### Trecho do documento

══════════

A manifestação da J&J veio dias depois de os CDCs anunciarem que a eficácia das vacinas contra o coronavírus, em geral, diminuiu depois que a variante delta — a mais contagiosa — se tornou dominante nos casos registrados nos Estados Unidos e em muitos países ao redor do mundo.

Também ontem foi divulgado um estudo britânico que, mais uma vez, mostra uma redução na proteção contra o Sars-CoV-2 desencadeada pelas vacinas da Pfizer/BioNTech e da Oxford/AstraZeneca após seis meses das duas doses. O estudo foi elaborado a partir de dados de quase um milhão de usuários de um aplicativo chamado Zoe Covid, criado por um grupo privado de mesmo nome.

No trabalho, feito em parceria com cientistas do King’s College de Londres, no Reino Unido, foram avaliados dados dos contágios ocorridos entre 26 de maio e 31 de julho de deste ano. “Observamos que um mês depois da segunda dose, a eficácia da vacina da Pfizer é de 88%, mas a proteção contra eventuais contágios cai para 74% entre cinco e seis meses após a aplicação”, informaram os responsáveis pela pesquisa, em um comunicado. Para a vacina da AstraZeneca, a eficácia passa de 77% um mês depois da segunda dose para 67% entre quatro e seis meses após a aplicação.

A campanha de vacinação britânica, que já aplicou a segunda dose em 77% das pessoas com mais de 16 anos, priorizou os idosos e pessoas com comorbidades, assim como os profissionais da saúde. Segundo a pesquisa, a proteção diminuiu mais nesses grupos.

══════════

### Informações da fonte
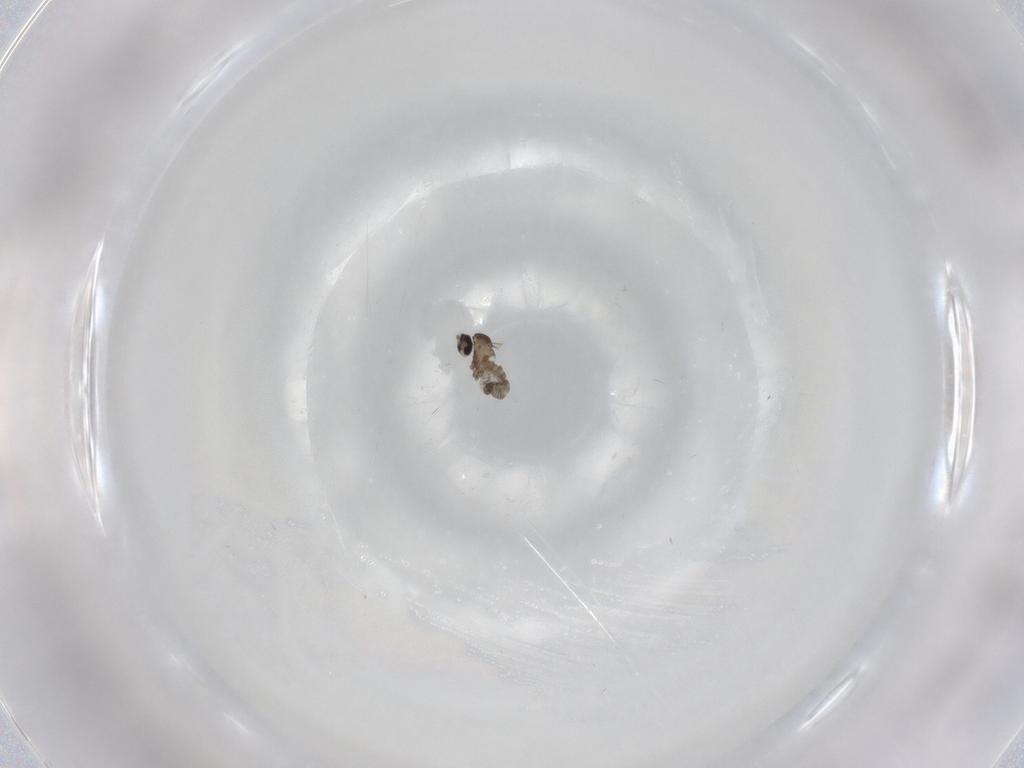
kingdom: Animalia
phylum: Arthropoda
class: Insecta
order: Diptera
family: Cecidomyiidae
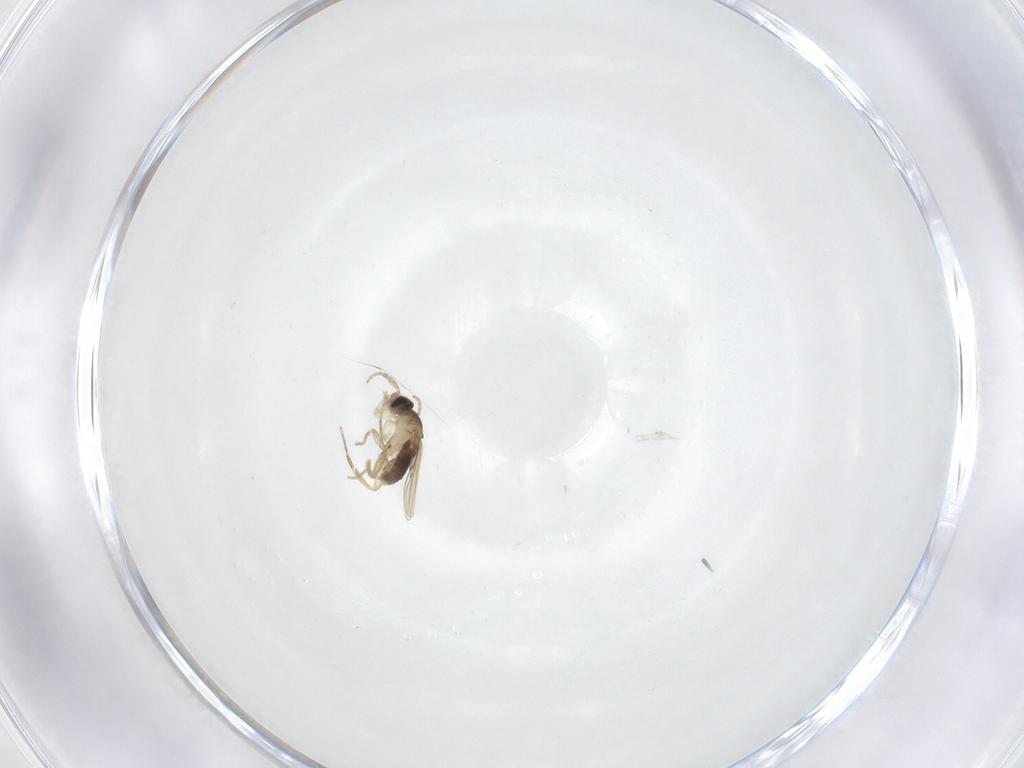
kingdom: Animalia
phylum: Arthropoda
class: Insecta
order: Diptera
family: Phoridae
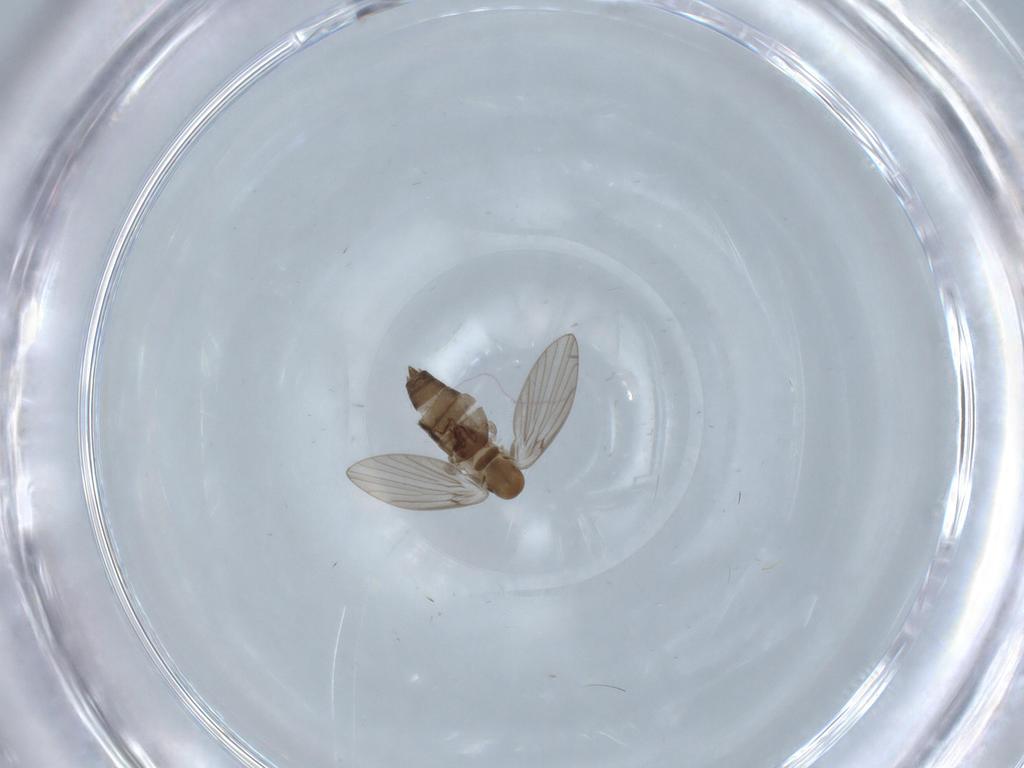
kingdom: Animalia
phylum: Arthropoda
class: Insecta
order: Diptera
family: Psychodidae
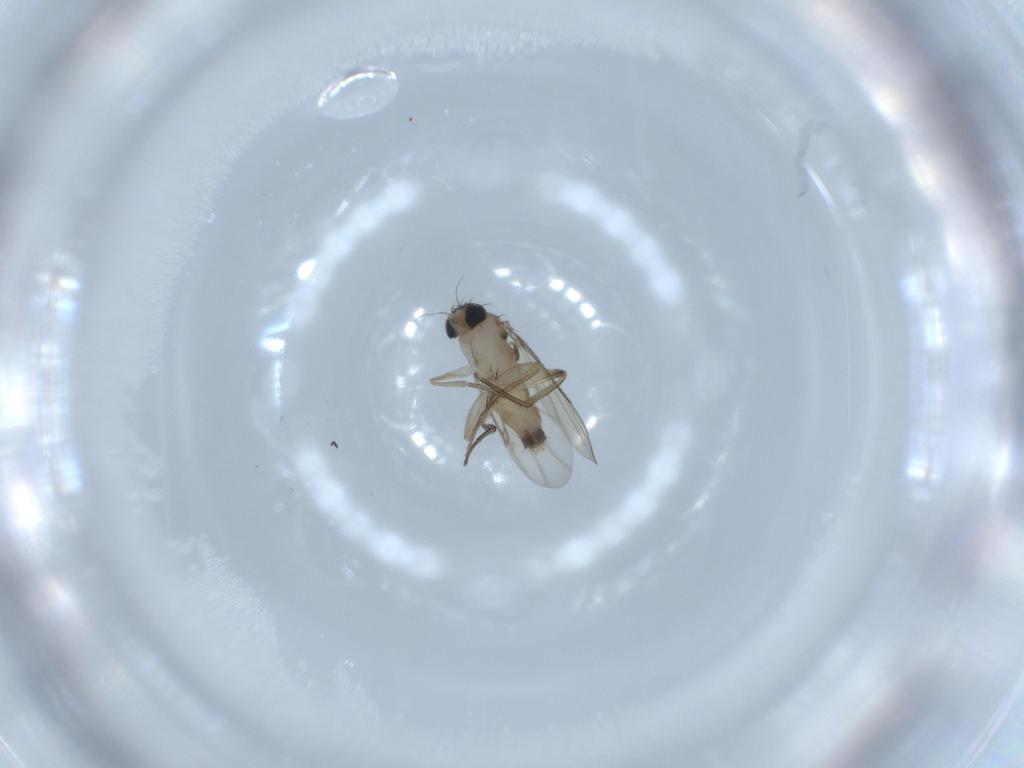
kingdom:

══════════

### Instruções
1. Reproduza sem alterações a parte do texto sobre a eficácia das vacinas que vai de "A manifestação da" a "redor do mundo.".
2. Dê continuidade ao texto sobre a eficácia das vacinas a partir da última frase apresentada.

### Respostas esperadas
1.
A manifestação da J&J veio dias depois de os CDCs anunciarem que a eficácia das vacinas contra o coronavírus, em geral, diminuiu depois que a variante delta — a mais contagiosa — se tornou dominante nos casos registrados nos Estados Unidos e em muitos países ao redor do mundo.

2.
Vacina protege menos os imunodeprimidos

Os primeiros dados do estudo em andamento Octave — que investiga a eficácia de vacinas contra a Covid-19 em cortes de pacientes — mostram que uma proporção significativa de pessoas com sistema imunológico comprometido, como as em tratamento para câncer, apresentam uma resposta imune baixa ou mesmo indetectável após duas doses dos imunizantes.

Liderado pela Universidade de Glasgow, com participação de diversos centros médicos do Reino Unido, o Octave avalia as respostas imunológicas à vacinação em pacientes de câncer, artrite inflamatória, doenças renais ou hepáticas ou naqueles que estão sendo submetidos a um transplante de células-tronco. Esse é um dos maiores estudos do mundo sobre a imunização em imunocomprometidos.

Divulgados em artigo publicado na plataforma de preprint da The Lancet, ainda não revisado por pares, os dados referem-se a uma amostra de 600 pessoas e mostram que aproximadamente 11% dos imunocomprometidos não conseguem gerar quaisquer anticorpos quatro semanas após duas vacinas. A falha na geração da proteção foi detectada em maior proporção em alguns subgrupos específicos de pacientes.

Anticorpos

Entre aqueles com vasculites associadas ao anticorpo anticitoplasma de neutrófilo (tipo de inflamação nos vasos sanguíneos), 87% apresentaram baixos níveis de anticorpos após a imunização para a Covid-19. Esse percentual foi de 51% para artrite inflamatória, 29% em pessoas na hemodiálise, 42% em hemodiálise recebendo terapia imunossupressora, 36% com doença hepática, 10% com câncer sólido, 33% com neoplasias hematológicas e 17% dos pacientes submetidos a transplante de células-tronco hematopoiéticas

“Embora saibamos que as vacinas para a Covid-19 são altamente eficazes em indivíduos saudáveis, permanecem dúvidas sobre o quão eficazes são na proteção de doentes crônicos”, comentou, em nota, Pam Kearns, pesquisadora da Universidade de Birmingham, que está coordenando o estudo. “Esses resultados preliminares e os próximos serão fundamentais para ajudar a informar a melhor forma de vacinar pacientes com doenças crônicas e protegê-las da infecção por Sars-CoV-2.”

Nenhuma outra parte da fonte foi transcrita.